Anders Hillborg’s Hell Mountain – a Mahler homage for orchestra – receives its French premiere on 3 December from Klaus Mäkelä and the Orchestre de Paris at the Philharmonie de Paris. It was commissioned by the Concertgebouw Orchestra, Orchestre de Paris, Oslo Philharmonic and the Chicago Symphony Orchestra and premiered on 9 May with Mäkelä and the Concertgebouw Orchestra at the Mahler Festival 2025. It received its Norwegian premiere with the conductor and the Oslo Philharmonic on 28 August, opening the orchestra’s season.

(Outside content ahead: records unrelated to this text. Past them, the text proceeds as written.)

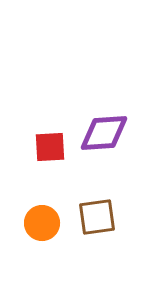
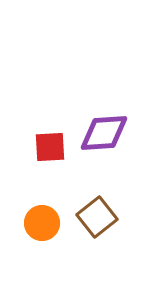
brown square: rotated 30 degrees counterclockwise
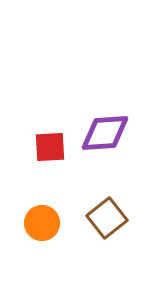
purple diamond: moved 1 px right
brown square: moved 10 px right, 1 px down
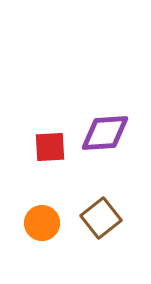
brown square: moved 6 px left
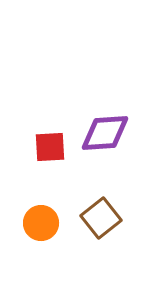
orange circle: moved 1 px left
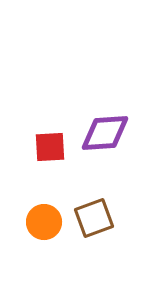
brown square: moved 7 px left; rotated 18 degrees clockwise
orange circle: moved 3 px right, 1 px up
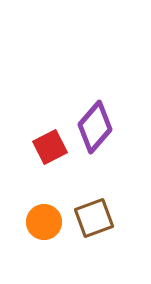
purple diamond: moved 10 px left, 6 px up; rotated 45 degrees counterclockwise
red square: rotated 24 degrees counterclockwise
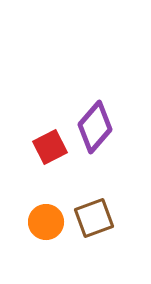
orange circle: moved 2 px right
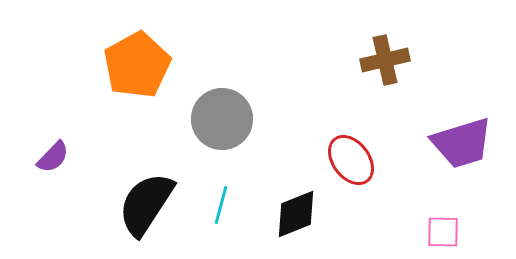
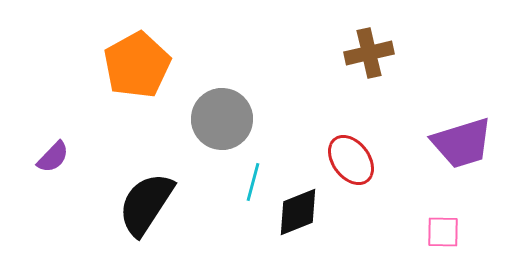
brown cross: moved 16 px left, 7 px up
cyan line: moved 32 px right, 23 px up
black diamond: moved 2 px right, 2 px up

The title of the 23-minute work refers to the Höllengebirge that sit southeast of Mahler’s composing hut on the shores of the Attersee in Steinbach, where Mahler would write his Second and Third Symphonies as well as numerous songs from Des Knaben Wunderhorn. The cliffs of the karst range loom dramatically over the water; Mahler remarked of the view to Bruno Walter that he had “composed all this already!”

Hillborg writes of the piece:

The music of Mahler has always been a part of my composing life – when I was younger, I always had the score of the Fifth Symphony with me when travelling. When Klaus Mäkelä invited me to write this tribute, my thoughts turned towards something I’ve always admired in Mahler: his ability to conjure feelings of awe-inspiring space by means of acoustic resonance. I also became preoccupied with two musical objects that bookend his symphonic output: the shattering dissonance from his Tenth and the falling fourths which open his First. These objects came to permeate my score and, to my ears, have given this piece a very particular character.

Read about Hell Mountain in the Concertgebouw magazine Preludium here. October and early November see Hillborg in focus at the GAIDA Festival in Lithuania, with performances of his music from Carolin Widmann, Nicolas Altstaedt, Lawrence Power, choir Polifonija, and the Lithuanian National and State Symphony Orchestras – full details here.

On 13 and 14 November Eldbjørg Hemsing returns to Hillborg’s Violin Concerto No.2 with the Göteborgs Symfoniker and Dinis Sousa (her recording of the work was released in 2024 on Sony Classical); Amalie Stalheim gives the Latvian premiere of Hillborg’s Cello Concerto with Sinfonietta Riga on 7 November, and returns to it on 20 November in Sweden with Emilia Hoving and the Norrköpings Symfoniorkester.